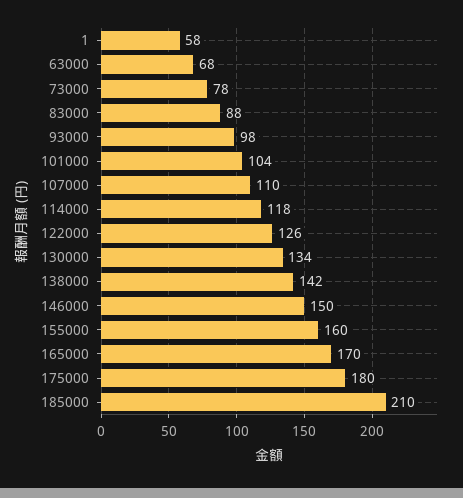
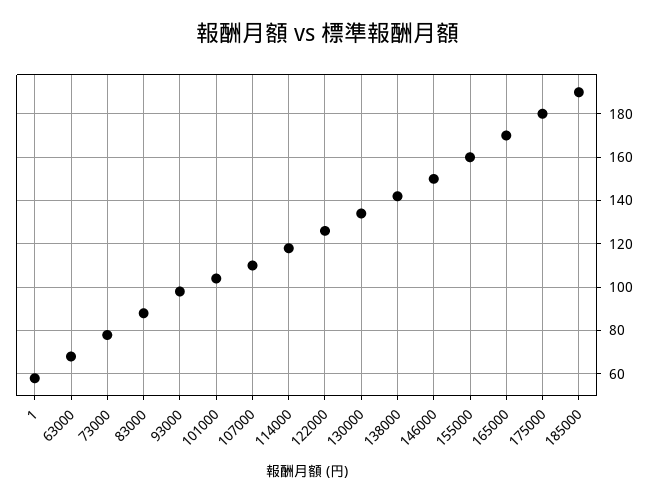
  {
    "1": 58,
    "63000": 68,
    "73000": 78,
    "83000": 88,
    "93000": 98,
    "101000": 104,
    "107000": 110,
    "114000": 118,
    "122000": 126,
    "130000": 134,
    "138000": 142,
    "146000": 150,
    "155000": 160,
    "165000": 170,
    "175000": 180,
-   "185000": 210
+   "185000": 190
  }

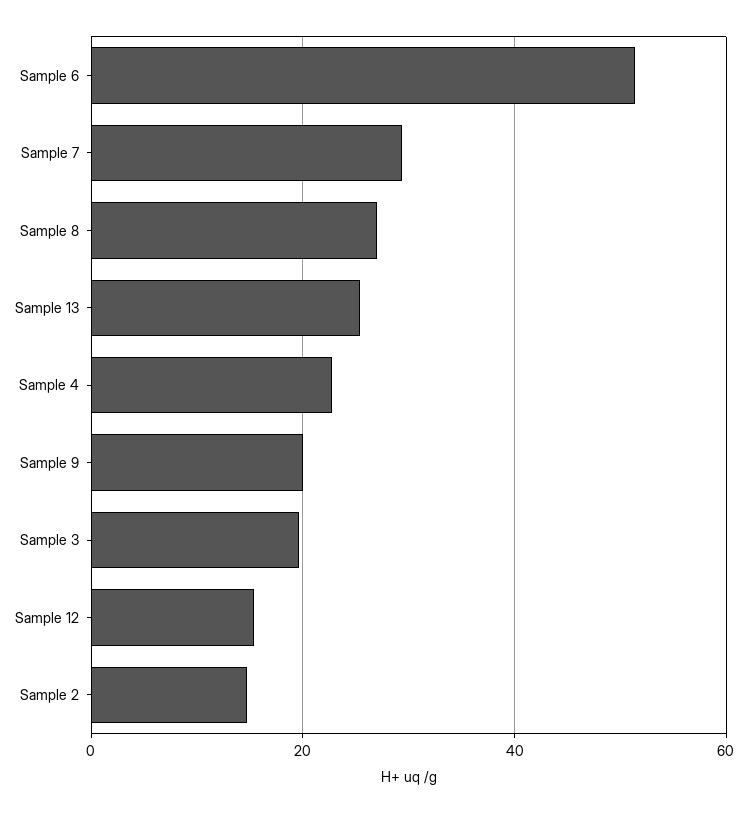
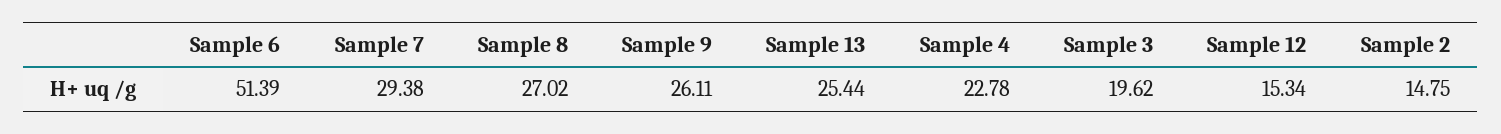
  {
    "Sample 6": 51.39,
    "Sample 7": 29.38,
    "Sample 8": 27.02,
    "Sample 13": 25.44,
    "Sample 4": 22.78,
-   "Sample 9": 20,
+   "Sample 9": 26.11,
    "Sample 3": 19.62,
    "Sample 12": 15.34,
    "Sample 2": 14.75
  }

# What is being asked
Exact copies of all the entries, without any pictures, are what the answer must contain.

# Result for this exercise
  {
    "1": 58,
    "63000": 68,
    "73000": 78,
    "83000": 88,
    "93000": 98,
    "101000": 104,
    "107000": 110,
    "114000": 118,
    "122000": 126,
    "130000": 134,
    "138000": 142,
    "146000": 150,
    "155000": 160,
    "165000": 170,
    "175000": 180,
-   "185000": 210
+   "185000": 190
  }

  {
    "Sample 6": 51.39,
    "Sample 7": 29.38,
    "Sample 8": 27.02,
    "Sample 13": 25.44,
    "Sample 4": 22.78,
-   "Sample 9": 20,
+   "Sample 9": 26.11,
    "Sample 3": 19.62,
    "Sample 12": 15.34,
    "Sample 2": 14.75
  }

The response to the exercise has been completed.